We discussed at some length already the physical models of Aristotle and the model Ptolemy proposed for calculating the positions of the planets. Review these concepts if you need to before looking at the new models of the Scientific Revolution.
Three people challenged the Ptolemaic-Aristotelian view of the solar system: Copernicus, Kepler, and Galileo; we'll cover Kepler and Galileo next time.
In a way, Copernicus was the most conservative of the three. He didn't like some aspects of the Ptolemaic theory, thought it could be made much simpler if it was reorganized a little. He realized that placing the Sun at the center of the planetary system and setting the earth in motion would have certain ramifications in circle of ecclesiastical power, circles which were already being challenged by the rise of Protestant groups in northern Europe and England, so he wrote the main text of his work very carefully. Historians of science still have debates over whether Copernicus believed that the physical system he proposed was real, or just a better model for figuring out the planetary positions than Ptolemy's.

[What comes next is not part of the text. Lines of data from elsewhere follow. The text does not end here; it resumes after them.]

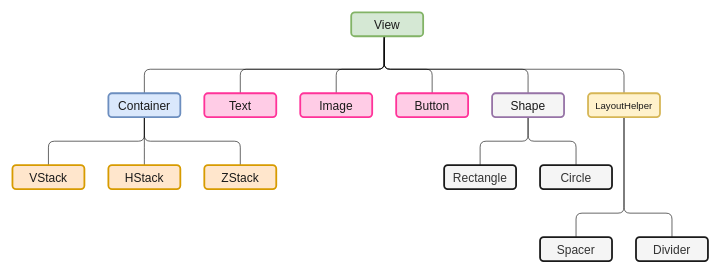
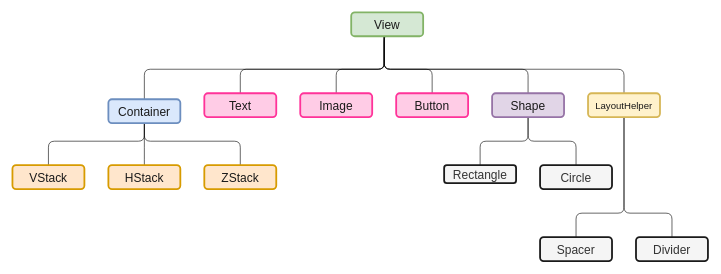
  <mxCell id="0" />
  <mxCell id="1" parent="0" />
  <mxCell id="2" style="edgeStyle=orthogonalEdgeStyle;rounded=1;orthogonalLoop=1;jettySize=auto;html=1;entryX=0.5;entryY=0;entryDx=0;entryDy=0;endArrow=none;endFill=0;" parent="1" source="8" target="12" edge="1"><mxGeometry relative="1" as="geometry"><Array as="points"><mxPoint x="640" y="115" /><mxPoint x="240" y="115" /></Array></mxGeometry></mxCell>
  <mxCell id="3" style="edgeStyle=orthogonalEdgeStyle;rounded=1;orthogonalLoop=1;jettySize=auto;html=1;entryX=0.5;entryY=0;entryDx=0;entryDy=0;endArrow=none;endFill=0;" parent="1" source="8" target="19" edge="1"><mxGeometry relative="1" as="geometry"><Array as="points"><mxPoint x="640" y="115" /><mxPoint x="400" y="115" /></Array></mxGeometry></mxCell>
  <mxCell id="4" style="edgeStyle=orthogonalEdgeStyle;rounded=1;orthogonalLoop=1;jettySize=auto;html=1;entryX=0.5;entryY=0;entryDx=0;entryDy=0;endArrow=none;endFill=0;" parent="1" source="8" target="20" edge="1"><mxGeometry relative="1" as="geometry"><Array as="points"><mxPoint x="640" y="115" /><mxPoint x="560" y="115" /></Array></mxGeometry></mxCell>
  <mxCell id="5" style="edgeStyle=orthogonalEdgeStyle;rounded=1;orthogonalLoop=1;jettySize=auto;html=1;entryX=0.5;entryY=0;entryDx=0;entryDy=0;endArrow=none;endFill=0;" parent="1" source="8" target="21" edge="1"><mxGeometry relative="1" as="geometry"><Array as="points"><mxPoint x="640" y="115" /><mxPoint x="720" y="115" /></Array></mxGeometry></mxCell>
  <mxCell id="6" style="edgeStyle=orthogonalEdgeStyle;rounded=1;orthogonalLoop=1;jettySize=auto;html=1;entryX=0.5;entryY=0;entryDx=0;entryDy=0;endArrow=none;endFill=0;" parent="1" source="8" target="18" edge="1"><mxGeometry relative="1" as="geometry"><Array as="points"><mxPoint x="640" y="115" /><mxPoint x="880" y="115" /></Array></mxGeometry></mxCell>
  <mxCell id="7" style="edgeStyle=orthogonalEdgeStyle;rounded=1;orthogonalLoop=1;jettySize=auto;html=1;entryX=0.5;entryY=0;entryDx=0;entryDy=0;endArrow=none;endFill=0;exitX=0.5;exitY=1;exitDx=0;exitDy=0;" parent="1" source="8" target="26" edge="1"><mxGeometry relative="1" as="geometry"><Array as="points"><mxPoint x="640" y="115" /><mxPoint x="1040" y="115" /></Array></mxGeometry></mxCell>
  <mxCell id="8" value="View" style="rounded=1;whiteSpace=wrap;html=1;fillStyle=auto;fillColor=#d5e8d4;strokeColor=#82b366;strokeWidth=3;fontSize=20;fontColor=#1A1A1A;" parent="1" vertex="1"><mxGeometry x="585" y="20" width="120" height="40" as="geometry" /></mxCell>
  <mxCell id="9" style="edgeStyle=orthogonalEdgeStyle;rounded=1;orthogonalLoop=1;jettySize=auto;html=1;endArrow=none;endFill=0;" parent="1" source="12" target="13" edge="1"><mxGeometry relative="1" as="geometry"><Array as="points"><mxPoint x="240" y="235" /><mxPoint x="80" y="235" /></Array></mxGeometry></mxCell>
  <mxCell id="10" style="edgeStyle=orthogonalEdgeStyle;rounded=1;orthogonalLoop=1;jettySize=auto;html=1;entryX=0.5;entryY=0;entryDx=0;entryDy=0;endArrow=none;endFill=0;" parent="1" source="12" target="14" edge="1"><mxGeometry relative="1" as="geometry"><Array as="points"><mxPoint x="240" y="255" /><mxPoint x="240" y="255" /></Array></mxGeometry></mxCell>
  <mxCell id="11" style="edgeStyle=orthogonalEdgeStyle;rounded=1;orthogonalLoop=1;jettySize=auto;html=1;entryX=0.5;entryY=0;entryDx=0;entryDy=0;endArrow=none;endFill=0;" parent="1" source="12" target="15" edge="1"><mxGeometry relative="1" as="geometry"><Array as="points"><mxPoint x="240" y="235" /><mxPoint x="400" y="235" /></Array></mxGeometry></mxCell>
- <mxCell id="12" value="Container" style="rounded=1;whiteSpace=wrap;html=1;fillStyle=auto;fillColor=#dae8fc;strokeColor=#6c8ebf;strokeWidth=3;fontSize=20;fontColor=#1A1A1A;" parent="1" vertex="1"><mxGeometry x="180" y="155" width="120" height="40" as="geometry" /></mxCell>
+ <mxCell id="12" value="Container" style="rounded=1;whiteSpace=wrap;html=1;fillStyle=auto;fillColor=#dae8fc;strokeColor=#6c8ebf;strokeWidth=3;fontSize=20;fontColor=#1A1A1A;" parent="1" vertex="1"><mxGeometry x="180" y="165" width="120" height="40" as="geometry" /></mxCell>
  <mxCell id="13" value="VStack" style="rounded=1;whiteSpace=wrap;html=1;fillStyle=auto;fillColor=#ffe6cc;strokeColor=#d79b00;strokeWidth=3;fontSize=20;fontColor=#1A1A1A;" parent="1" vertex="1"><mxGeometry x="20" y="275" width="120" height="40" as="geometry" /></mxCell>
  <mxCell id="14" value="HStack" style="rounded=1;whiteSpace=wrap;html=1;fillStyle=auto;fillColor=#ffe6cc;strokeColor=#d79b00;strokeWidth=3;fontSize=20;fontColor=#1A1A1A;" parent="1" vertex="1"><mxGeometry x="180" y="275" width="120" height="40" as="geometry" /></mxCell>
  <mxCell id="15" value="ZStack" style="rounded=1;whiteSpace=wrap;html=1;fillStyle=auto;fillColor=#ffe6cc;strokeColor=#d79b00;strokeWidth=3;fontSize=20;fontColor=#1A1A1A;" parent="1" vertex="1"><mxGeometry x="340" y="275" width="120" height="40" as="geometry" /></mxCell>
  <mxCell id="16" style="edgeStyle=orthogonalEdgeStyle;rounded=1;orthogonalLoop=1;jettySize=auto;html=1;entryX=0.5;entryY=0;entryDx=0;entryDy=0;endArrow=none;endFill=0;" parent="1" source="18" target="22" edge="1"><mxGeometry relative="1" as="geometry" /></mxCell>
  <mxCell id="17" style="edgeStyle=orthogonalEdgeStyle;rounded=1;orthogonalLoop=1;jettySize=auto;html=1;entryX=0.5;entryY=0;entryDx=0;entryDy=0;endArrow=none;endFill=0;" parent="1" source="18" target="23" edge="1"><mxGeometry relative="1" as="geometry" /></mxCell>
- <mxCell id="18" value="Shape" style="rounded=1;whiteSpace=wrap;html=1;fillStyle=auto;fillColor=#f5f5f5;strokeColor=#9673a6;strokeWidth=3;fontSize=20;fontColor=#1A1A1A;" parent="1" vertex="1"><mxGeometry x="820" y="155" width="120" height="40" as="geometry" /></mxCell>
+ <mxCell id="18" value="Shape" style="rounded=1;whiteSpace=wrap;html=1;fillStyle=auto;fillColor=#e1d5e7;strokeColor=#9673a6;strokeWidth=3;fontSize=20;fontColor=#1A1A1A;" parent="1" vertex="1"><mxGeometry x="820" y="155" width="120" height="40" as="geometry" /></mxCell>
  <mxCell id="19" value="Text" style="rounded=1;whiteSpace=wrap;html=1;fillStyle=auto;strokeWidth=3;fontSize=20;fillColor=#FFCCE6;strokeColor=#FF3399;fontColor=#1A1A1A;" parent="1" vertex="1"><mxGeometry x="340" y="155" width="120" height="40" as="geometry" /></mxCell>
  <mxCell id="20" value="Image" style="rounded=1;whiteSpace=wrap;html=1;fillStyle=auto;strokeWidth=3;fontSize=20;fillColor=#FFCCE6;strokeColor=#FF3399;fontColor=#1A1A1A;" parent="1" vertex="1"><mxGeometry x="500" y="155" width="120" height="40" as="geometry" /></mxCell>
  <mxCell id="21" value="Button" style="rounded=1;whiteSpace=wrap;html=1;fillStyle=auto;strokeWidth=3;fontSize=20;fillColor=#FFCCE6;strokeColor=#FF3399;fontColor=#1A1A1A;" parent="1" vertex="1"><mxGeometry x="660" y="155" width="120" height="40" as="geometry" /></mxCell>
- <mxCell id="22" value="Rectangle" style="rounded=1;whiteSpace=wrap;html=1;fillStyle=auto;fillColor=#f5f5f5;strokeColor=#1A1A1A;strokeWidth=3;fontSize=20;fontColor=#333333;" parent="1" vertex="1"><mxGeometry x="740" y="275" width="120" height="40" as="geometry" /></mxCell>
+ <mxCell id="22" value="Rectangle" style="rounded=1;whiteSpace=wrap;html=1;fillStyle=auto;fillColor=#f5f5f5;strokeColor=#1A1A1A;strokeWidth=3;fontSize=20;fontColor=#333333;" parent="1" vertex="1"><mxGeometry x="740" y="275" width="120" height="30" as="geometry" /></mxCell>
  <mxCell id="23" value="Circle" style="rounded=1;whiteSpace=wrap;html=1;fillStyle=auto;fillColor=#f5f5f5;strokeColor=#1A1A1A;strokeWidth=3;fontSize=20;fontColor=#333333;" parent="1" vertex="1"><mxGeometry x="900" y="275" width="120" height="40" as="geometry" /></mxCell>
  <mxCell id="24" style="edgeStyle=orthogonalEdgeStyle;rounded=1;orthogonalLoop=1;jettySize=auto;html=1;entryX=0.5;entryY=0;entryDx=0;entryDy=0;endArrow=none;endFill=0;" parent="1" source="26" target="27" edge="1"><mxGeometry relative="1" as="geometry"><Array as="points"><mxPoint x="1040" y="355" /><mxPoint x="1120" y="355" /></Array></mxGeometry></mxCell>
  <mxCell id="25" style="edgeStyle=orthogonalEdgeStyle;rounded=1;orthogonalLoop=1;jettySize=auto;html=1;entryX=0.5;entryY=0;entryDx=0;entryDy=0;endArrow=none;endFill=0;" parent="1" source="26" target="28" edge="1"><mxGeometry relative="1" as="geometry"><Array as="points"><mxPoint x="1040" y="355" /><mxPoint x="960" y="355" /></Array></mxGeometry></mxCell>
  <mxCell id="26" value="LayoutHelper" style="rounded=1;whiteSpace=wrap;html=1;fillStyle=auto;fillColor=#fff2cc;strokeColor=#d6b656;strokeWidth=3;fontSize=16;fontColor=#1A1A1A;" parent="1" vertex="1"><mxGeometry x="980" y="155" width="120" height="40" as="geometry" /></mxCell>
  <mxCell id="27" value="Divider" style="rounded=1;whiteSpace=wrap;html=1;fillStyle=auto;fillColor=#f5f5f5;strokeColor=#1A1A1A;strokeWidth=3;fontSize=20;fontColor=#333333;" parent="1" vertex="1"><mxGeometry x="1060" y="395" width="120" height="40" as="geometry" /></mxCell>
  <mxCell id="28" value="Spacer" style="rounded=1;whiteSpace=wrap;html=1;fillStyle=auto;fillColor=#f5f5f5;strokeColor=#1A1A1A;strokeWidth=3;fontSize=20;fontColor=#333333;" parent="1" vertex="1"><mxGeometry x="900" y="395" width="120" height="40" as="geometry" /></mxCell>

Read a bit about Copernicus' background in the St. Andrew's biography of him.
Study the diagrams below for the Ptolemaic system, which places the Earth at the center of the Solar System.
Planet at opposition.
Planet past opposition.
Study the diagrams below from the Copernican planetary system.
Planet at superior conjunction.
Planet at opposition.
These are based on the simulators available from the astronomy department at the University of Nebraska, Lincoln
Despite the radical reposition of the Sun, however, Copernicus' system closely resembles Ptolemy's in many aspects. Copernicus still had to use epicycles and eccentrics to explain changing rates of speed in the planetary motions (although he didn't need them to explain retrograde motion any more). His system was no more simple to use for calculations than Ptolemy's.